To have ETest recognise the test as valid the deftest function
should be used. For example if I wanted to create a function that
took two arguments and tested the first was numerically greater than
the other I might do this:
(defun etest-greater-than (one two)
(let* ((res (> one two)))
(list :result res
:comments (unless res
(format "one: '%d'\ntwo: '%d'" one two)))))
We let emacs take care of type errors (and any other type of error) which is what all of the builtins do. Also it's worth noting that if you want your arguments evaling you have to do it yourself.

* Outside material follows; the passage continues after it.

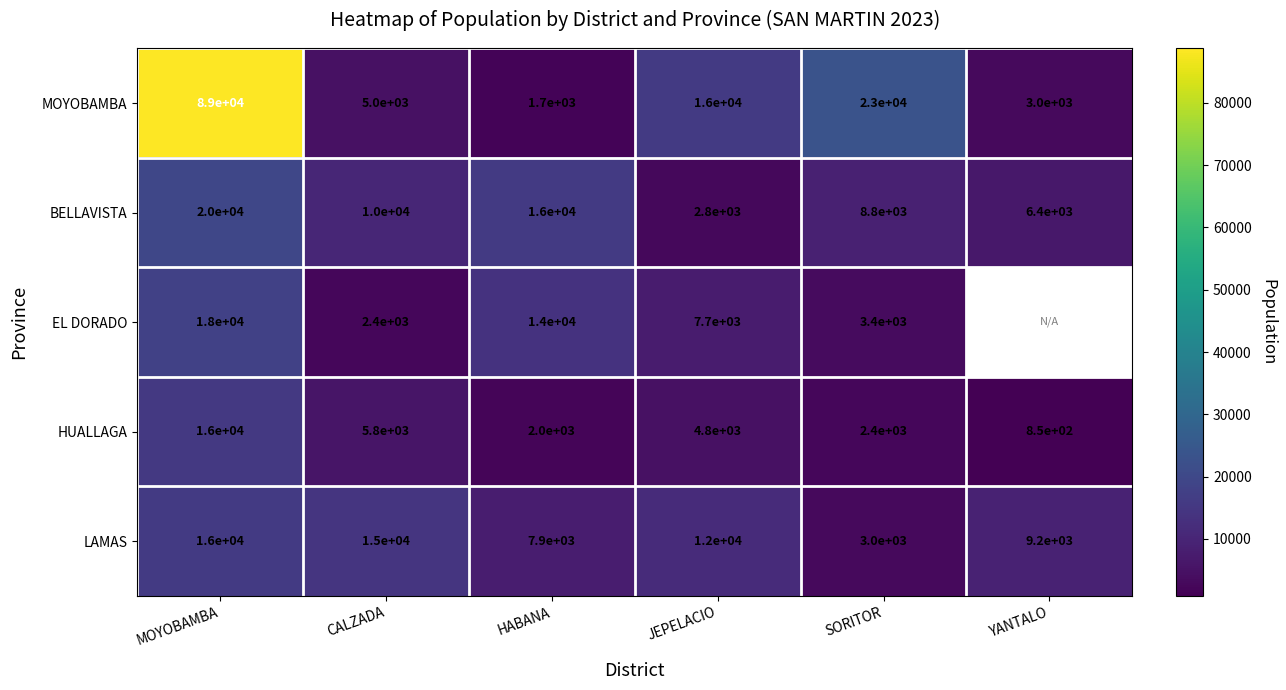

Count the number of data series in this chart.

5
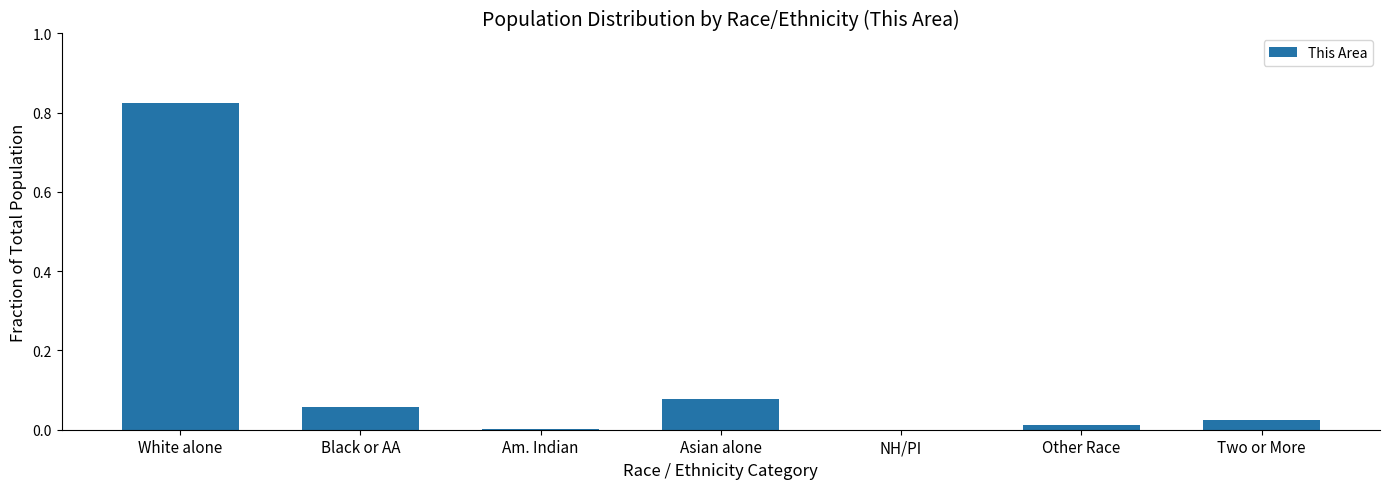

Is it true that the value at Asian alone is 0.0?

False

Now we let ETest know this new function exists:
(deftest '(> 2) 'etest-greater-than)
So, the new function will be called >, it will take two arguments
and it calls maps to etest-greater-than.
(deftest '(> 2) 'etest-greater-than)
Now you can mix > with other tests:
(etest
(ok "something")
(> 1 2 "one is more than two"))
Which in the results buffer produces:
ok .................. (ok "something")
# got: '"something"'
not ok .............. one is more than two
# one: '1'
# two: '2'
If you wrap a test in a todo keyword:
(todo (ok nil))
Then the test will appear to pass but with an extra keyword in the
result (:todo) with the value t.
The result mode takes account of this by highlighting todoed tests and showing you what happened when ETest actually ran the test (catching all exceptions).